The State Pathologist has today told a murder trial that she found 50 gunshot pellet holes in the body of a 22-year-old Dublin man, who was shot near his Blanchardstown home more five years ago.
Professor Marie Cassidy told the Central Criminal Court that Dara McCormack died from "considerable blood loss" and damage to his major organs, due to gunshot wounds to the back of his body.
Several of the pellets went through Mr McCormack's lungs, heart, kidney, spleen and liver. They were spread over an area measuring 31 inches extending from his left ear to his left thigh.
Professor Cassidy said Mr McCormack's injuries were consistent with his having been shot from behind. If just one shot had been fired, it was likely to have been from a distance of 30 yards she said.
She told the jury that normally a shotgun injury from this distance would not be fatal, but in this case the pellets were large and caused extensive damage.

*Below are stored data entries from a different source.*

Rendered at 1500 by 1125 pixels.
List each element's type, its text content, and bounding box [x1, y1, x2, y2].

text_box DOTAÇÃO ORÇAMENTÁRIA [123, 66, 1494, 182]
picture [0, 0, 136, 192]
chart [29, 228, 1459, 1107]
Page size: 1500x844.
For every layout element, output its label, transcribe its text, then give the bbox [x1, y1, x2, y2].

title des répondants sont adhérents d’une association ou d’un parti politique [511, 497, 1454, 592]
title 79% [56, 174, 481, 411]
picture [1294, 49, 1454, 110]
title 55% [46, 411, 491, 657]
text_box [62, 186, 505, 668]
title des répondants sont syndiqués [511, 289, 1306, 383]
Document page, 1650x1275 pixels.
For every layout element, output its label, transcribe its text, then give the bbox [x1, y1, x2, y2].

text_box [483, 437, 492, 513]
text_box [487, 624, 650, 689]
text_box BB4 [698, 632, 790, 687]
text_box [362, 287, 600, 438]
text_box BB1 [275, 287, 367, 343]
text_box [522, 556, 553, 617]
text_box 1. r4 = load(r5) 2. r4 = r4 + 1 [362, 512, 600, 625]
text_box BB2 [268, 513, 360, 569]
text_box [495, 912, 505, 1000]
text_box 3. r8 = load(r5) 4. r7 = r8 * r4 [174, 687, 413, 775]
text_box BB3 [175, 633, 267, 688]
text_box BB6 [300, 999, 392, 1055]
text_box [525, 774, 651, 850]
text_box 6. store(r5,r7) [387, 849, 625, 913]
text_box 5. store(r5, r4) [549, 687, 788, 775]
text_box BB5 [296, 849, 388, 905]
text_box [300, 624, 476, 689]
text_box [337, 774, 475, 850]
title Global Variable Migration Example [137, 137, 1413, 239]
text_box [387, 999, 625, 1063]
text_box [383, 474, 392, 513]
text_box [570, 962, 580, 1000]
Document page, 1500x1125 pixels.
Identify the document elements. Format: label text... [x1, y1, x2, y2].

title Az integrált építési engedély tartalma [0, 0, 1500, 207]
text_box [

Another witness told the court that Aidan Finnegan, who is on trial for the killing, rang him on the night of the shooting, telling him he wanted to meet with Mr McCormack.
Finnegan (aged 30), of Whitestown Avenue, Hartstown, has pleaded not guilty to murdering the construction worker.
Stephen Kavanagh said Finnegan told him he "wanted his money from Dara". Mr Kavanagh then rang Mr McCormack, whom he described as a "good mate" and passed on the message that Finnegan wanted to meet him at the housing estate where they both lived in Harstown. He said Dara replied "OK."
Mr Kavanagh said he was then in his bedroom later that night, when he heard a gunshot. He got on his bike and cycled a little way down the estate to find Dara McCormack lying on the ground.
He said Dara told him to take his mobile phone and ring an ambulance.
Mr Kavanagh dialled 999 but said he was unable to speak as he was in shock, so handed the phone to another neighbour who had arrived on the scene.
He then cycled to Mr McCormack's father's house to tell him his son had been shot.
During his cross-examination of the witness, Finnegan's defence counsel, Mr Patrick Marrinan SC, asked if he was aware of the significance of his evidence, the thrust of which was "that Aidan Finnegan rang you to set up a meeting with Dara McCormack on the evening of his death".
Mr Kavanagh said he knew its significance. Mr Marrinan put it to the witness that it was only when he himself was arrested for withholding information on firearms in relation to Mr McCormack's death, that he "fingered" Finnegan in a Garda statement. Mr Kavanagh made no reply.
The witness was then questioned over the fact that Finnegan maintains he was the person who told him Dara McCormack had been shot, during phone conversations between the two in the aftermath of the shooting.
Mr Marrinan said there were records showing several phone calls between Finnegan and Mr Kavanagh in the two days after the incident.
He said Finnegan repeatedly inquired how Dara was doing during these conversations.
Mr Marrinan said this was "inconsistent with him being a gunman gunning down Dara McCormack".
The witness said he did not remember the content of these conversations, and also denied that he had thrown his phone away afterward.
The case resumes tomorrow before Mr Justice Garrett Sheehan.